Final answer:
The recurrence relation T(n) = T(n/2) + 3n with T(1) = 0 is solved by expanding the recurrence, recognizing it forms a geometric series, and calculating the sum to find the closed-form solution T(n) = 6n - 3 for n being a power of 2.
Step-by-step explanation:
To solve the recurrence relation T(n) = T(n/2) + 3n with the initial condition T(1) = 0, we apply the method of iteration. We assume n is a power of 2, specifically n = 2^k, to simplify the problem.
Expanding the recurrence gives us:
- T(n) = T(n/2) + 3n
- T(n/2) = T(n/4) + 3(n/2)
- T(n/4) = T(n/8) + 3(n/4)
- ...
- T(2) = T(1) + 3(2)
Since T(1) = 0, we can see that each step contributes an additional multiple of n.

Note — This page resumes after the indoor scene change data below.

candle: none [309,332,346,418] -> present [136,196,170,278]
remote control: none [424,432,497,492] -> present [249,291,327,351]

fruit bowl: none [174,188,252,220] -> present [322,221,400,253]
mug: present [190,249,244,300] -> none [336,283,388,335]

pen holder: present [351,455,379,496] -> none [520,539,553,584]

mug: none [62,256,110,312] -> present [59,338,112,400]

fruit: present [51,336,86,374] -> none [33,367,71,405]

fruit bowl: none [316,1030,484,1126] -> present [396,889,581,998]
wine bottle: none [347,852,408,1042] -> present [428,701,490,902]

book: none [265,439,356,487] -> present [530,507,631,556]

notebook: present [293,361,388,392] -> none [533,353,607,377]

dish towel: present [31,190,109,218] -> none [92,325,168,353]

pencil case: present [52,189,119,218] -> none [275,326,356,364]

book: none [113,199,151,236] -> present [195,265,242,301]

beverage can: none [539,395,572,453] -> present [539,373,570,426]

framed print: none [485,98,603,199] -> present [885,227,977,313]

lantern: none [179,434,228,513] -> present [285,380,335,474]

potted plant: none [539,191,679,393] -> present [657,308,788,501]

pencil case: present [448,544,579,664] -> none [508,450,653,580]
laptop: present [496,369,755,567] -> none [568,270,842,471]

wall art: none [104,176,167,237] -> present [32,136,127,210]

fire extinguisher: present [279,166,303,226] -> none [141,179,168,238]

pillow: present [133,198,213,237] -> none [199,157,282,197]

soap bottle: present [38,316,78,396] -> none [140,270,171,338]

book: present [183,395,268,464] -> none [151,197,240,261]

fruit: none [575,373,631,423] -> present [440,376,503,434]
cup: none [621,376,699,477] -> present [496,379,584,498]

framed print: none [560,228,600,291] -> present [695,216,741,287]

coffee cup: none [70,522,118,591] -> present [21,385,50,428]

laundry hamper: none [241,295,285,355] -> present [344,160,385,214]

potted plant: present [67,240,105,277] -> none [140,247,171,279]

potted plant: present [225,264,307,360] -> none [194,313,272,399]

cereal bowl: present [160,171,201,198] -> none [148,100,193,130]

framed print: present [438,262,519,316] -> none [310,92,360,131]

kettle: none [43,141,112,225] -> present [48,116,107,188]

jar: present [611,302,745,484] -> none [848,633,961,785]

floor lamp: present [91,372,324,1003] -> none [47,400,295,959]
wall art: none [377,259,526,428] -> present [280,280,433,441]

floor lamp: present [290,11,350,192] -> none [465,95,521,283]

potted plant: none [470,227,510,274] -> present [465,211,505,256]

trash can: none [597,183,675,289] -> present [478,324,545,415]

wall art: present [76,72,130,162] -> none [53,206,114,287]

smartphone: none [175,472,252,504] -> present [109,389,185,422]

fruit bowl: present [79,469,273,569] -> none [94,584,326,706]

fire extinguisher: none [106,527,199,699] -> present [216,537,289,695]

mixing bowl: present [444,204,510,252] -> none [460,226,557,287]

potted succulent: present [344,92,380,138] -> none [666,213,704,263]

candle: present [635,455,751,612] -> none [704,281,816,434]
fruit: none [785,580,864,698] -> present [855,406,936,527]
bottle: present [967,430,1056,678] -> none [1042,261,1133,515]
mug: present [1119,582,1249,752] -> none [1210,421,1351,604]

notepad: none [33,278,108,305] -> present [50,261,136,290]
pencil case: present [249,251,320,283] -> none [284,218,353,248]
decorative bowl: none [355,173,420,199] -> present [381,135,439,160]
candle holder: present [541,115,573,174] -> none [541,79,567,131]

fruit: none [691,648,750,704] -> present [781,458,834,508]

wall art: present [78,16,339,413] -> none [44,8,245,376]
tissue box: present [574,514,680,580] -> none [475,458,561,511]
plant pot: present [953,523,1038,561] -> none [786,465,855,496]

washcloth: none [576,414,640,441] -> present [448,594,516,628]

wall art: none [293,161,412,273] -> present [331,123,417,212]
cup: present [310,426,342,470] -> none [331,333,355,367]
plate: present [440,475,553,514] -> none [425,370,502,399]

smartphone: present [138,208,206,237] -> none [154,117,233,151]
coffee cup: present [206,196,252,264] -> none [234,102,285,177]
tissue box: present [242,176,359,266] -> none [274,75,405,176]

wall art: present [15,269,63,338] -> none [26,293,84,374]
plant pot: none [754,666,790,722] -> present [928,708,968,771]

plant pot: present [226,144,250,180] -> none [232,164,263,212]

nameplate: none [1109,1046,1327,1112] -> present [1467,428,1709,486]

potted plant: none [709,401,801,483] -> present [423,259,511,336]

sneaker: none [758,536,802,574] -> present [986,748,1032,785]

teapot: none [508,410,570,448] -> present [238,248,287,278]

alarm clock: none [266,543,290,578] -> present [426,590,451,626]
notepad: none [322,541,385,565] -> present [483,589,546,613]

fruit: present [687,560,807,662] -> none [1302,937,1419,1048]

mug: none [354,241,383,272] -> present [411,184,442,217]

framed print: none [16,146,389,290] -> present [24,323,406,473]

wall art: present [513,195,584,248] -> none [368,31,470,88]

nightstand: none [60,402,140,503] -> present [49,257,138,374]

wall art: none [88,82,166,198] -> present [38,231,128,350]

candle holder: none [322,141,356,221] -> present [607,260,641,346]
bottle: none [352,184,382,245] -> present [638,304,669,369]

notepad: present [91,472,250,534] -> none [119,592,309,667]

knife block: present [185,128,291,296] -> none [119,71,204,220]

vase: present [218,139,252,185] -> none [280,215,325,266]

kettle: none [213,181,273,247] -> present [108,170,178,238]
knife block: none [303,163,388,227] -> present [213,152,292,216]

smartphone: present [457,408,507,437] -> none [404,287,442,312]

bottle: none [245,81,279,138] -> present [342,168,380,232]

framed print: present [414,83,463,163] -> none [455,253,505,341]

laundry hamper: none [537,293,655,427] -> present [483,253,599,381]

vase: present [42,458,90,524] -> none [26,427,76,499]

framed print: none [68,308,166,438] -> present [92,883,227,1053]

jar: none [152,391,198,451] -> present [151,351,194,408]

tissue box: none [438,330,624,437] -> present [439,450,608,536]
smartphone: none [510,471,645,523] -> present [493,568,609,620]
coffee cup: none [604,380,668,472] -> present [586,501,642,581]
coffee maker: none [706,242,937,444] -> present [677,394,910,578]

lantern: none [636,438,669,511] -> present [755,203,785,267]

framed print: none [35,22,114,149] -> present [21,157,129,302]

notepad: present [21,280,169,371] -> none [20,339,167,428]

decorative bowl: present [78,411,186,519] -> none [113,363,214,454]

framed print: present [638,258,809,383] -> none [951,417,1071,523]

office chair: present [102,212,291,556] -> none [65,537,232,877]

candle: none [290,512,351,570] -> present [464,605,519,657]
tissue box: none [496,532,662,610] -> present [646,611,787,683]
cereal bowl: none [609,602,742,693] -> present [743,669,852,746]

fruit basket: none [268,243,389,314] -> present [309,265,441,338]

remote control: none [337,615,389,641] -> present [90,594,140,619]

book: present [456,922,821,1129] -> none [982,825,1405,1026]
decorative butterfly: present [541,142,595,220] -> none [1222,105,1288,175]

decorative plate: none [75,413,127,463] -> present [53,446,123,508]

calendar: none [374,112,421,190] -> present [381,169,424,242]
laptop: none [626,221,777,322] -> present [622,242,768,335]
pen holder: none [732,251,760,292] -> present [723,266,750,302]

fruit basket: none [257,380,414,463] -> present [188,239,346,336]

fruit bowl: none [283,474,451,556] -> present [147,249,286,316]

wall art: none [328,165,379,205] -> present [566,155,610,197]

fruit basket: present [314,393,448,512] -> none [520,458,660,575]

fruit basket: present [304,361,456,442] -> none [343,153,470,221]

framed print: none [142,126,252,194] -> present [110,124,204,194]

Summing over the total contributions, we get:
T(n) = 3n + 3n/2 + 3n/4 + ... + 3
This forms a geometric series with a common ratio of 1/2. The sum of a geometric series a + ar + ar^2 + ... + ar^(n-1) is given by (a(1 - r^n)) / (1 - r). Substituting a = 3n and r = 1/2, we find the closed form of the series:
T(n) = (3n (1 - (1/2)^log2(n))) / (1 - 1/2) = 6n - 3
By this calculation, the precise function of n in closed form for the given recurrence relation is T(n) = 6n - 3.